Steuernummer ist die dem Steuerpflichtigen zur verwaltungstechnischen Erfassung und der Durchführung des Besteuerungsverfahrens erteilte und mitgeteilte Nummer (vgl. § 8 der Buchungsordnung der Finanzämter, BStBl I 1993, 562). Bei der Rechnungsangabe „75/180 Wv“ handelte es sich weder um eine der Firma S erteilte Steuernummer noch um eine diesem Unternehmer erteilte Umsatzsteuer-Identifikationsnummer, sondern um ein aus einer Zahlen- und Buchstabenkombination bestehendes Aktenzeichen, welches das Finanzamt B im Schriftverkehr über die Erteilung einer Steuernummer gegenüber S verwendet hatte. Die Klägerin war daher nicht zum Vorsteuerabzug berechtigt.

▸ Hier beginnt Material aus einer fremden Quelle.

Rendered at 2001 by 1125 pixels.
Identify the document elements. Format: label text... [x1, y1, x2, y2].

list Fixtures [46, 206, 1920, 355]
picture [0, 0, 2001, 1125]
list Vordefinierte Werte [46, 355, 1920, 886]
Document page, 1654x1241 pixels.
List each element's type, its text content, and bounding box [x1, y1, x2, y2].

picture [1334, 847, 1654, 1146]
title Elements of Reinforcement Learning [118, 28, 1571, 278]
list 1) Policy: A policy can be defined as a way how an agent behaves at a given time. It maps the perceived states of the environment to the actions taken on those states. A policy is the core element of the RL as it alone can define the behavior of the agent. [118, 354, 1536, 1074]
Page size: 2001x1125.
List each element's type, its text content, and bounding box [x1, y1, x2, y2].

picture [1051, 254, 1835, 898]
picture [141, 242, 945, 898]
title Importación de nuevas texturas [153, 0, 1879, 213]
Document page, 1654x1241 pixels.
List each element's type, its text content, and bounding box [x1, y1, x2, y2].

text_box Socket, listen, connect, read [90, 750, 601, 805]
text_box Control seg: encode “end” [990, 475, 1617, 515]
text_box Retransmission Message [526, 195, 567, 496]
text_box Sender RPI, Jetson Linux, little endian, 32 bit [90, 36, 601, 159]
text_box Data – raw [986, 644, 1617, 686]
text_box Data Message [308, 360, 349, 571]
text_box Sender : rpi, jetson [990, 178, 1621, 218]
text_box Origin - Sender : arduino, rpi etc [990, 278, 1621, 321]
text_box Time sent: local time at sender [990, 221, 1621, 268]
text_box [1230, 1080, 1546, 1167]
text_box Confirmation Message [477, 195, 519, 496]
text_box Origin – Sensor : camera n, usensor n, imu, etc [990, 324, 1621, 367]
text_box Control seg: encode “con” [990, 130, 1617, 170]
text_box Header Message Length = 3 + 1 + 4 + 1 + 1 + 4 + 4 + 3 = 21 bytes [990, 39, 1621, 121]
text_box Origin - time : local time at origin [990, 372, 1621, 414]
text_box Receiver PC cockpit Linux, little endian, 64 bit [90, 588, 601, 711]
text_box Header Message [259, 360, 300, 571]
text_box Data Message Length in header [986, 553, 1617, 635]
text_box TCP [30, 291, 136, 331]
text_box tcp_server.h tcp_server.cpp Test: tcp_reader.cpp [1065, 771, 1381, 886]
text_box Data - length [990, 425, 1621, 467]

Vorliegend kein Vorsteuerabzug im Billigkeitsverfahren

Liegen die Voraussetzungen für den Vorsteuerabzug wegen unzutreffender Rechnungsangaben nicht vor, kommt unter Berücksichtigung des Grundsatzes des Vertrauensschutzes ein Vorsteuerabzug im Billigkeitsverfahren (§§ 163, 227 AO) in Betracht.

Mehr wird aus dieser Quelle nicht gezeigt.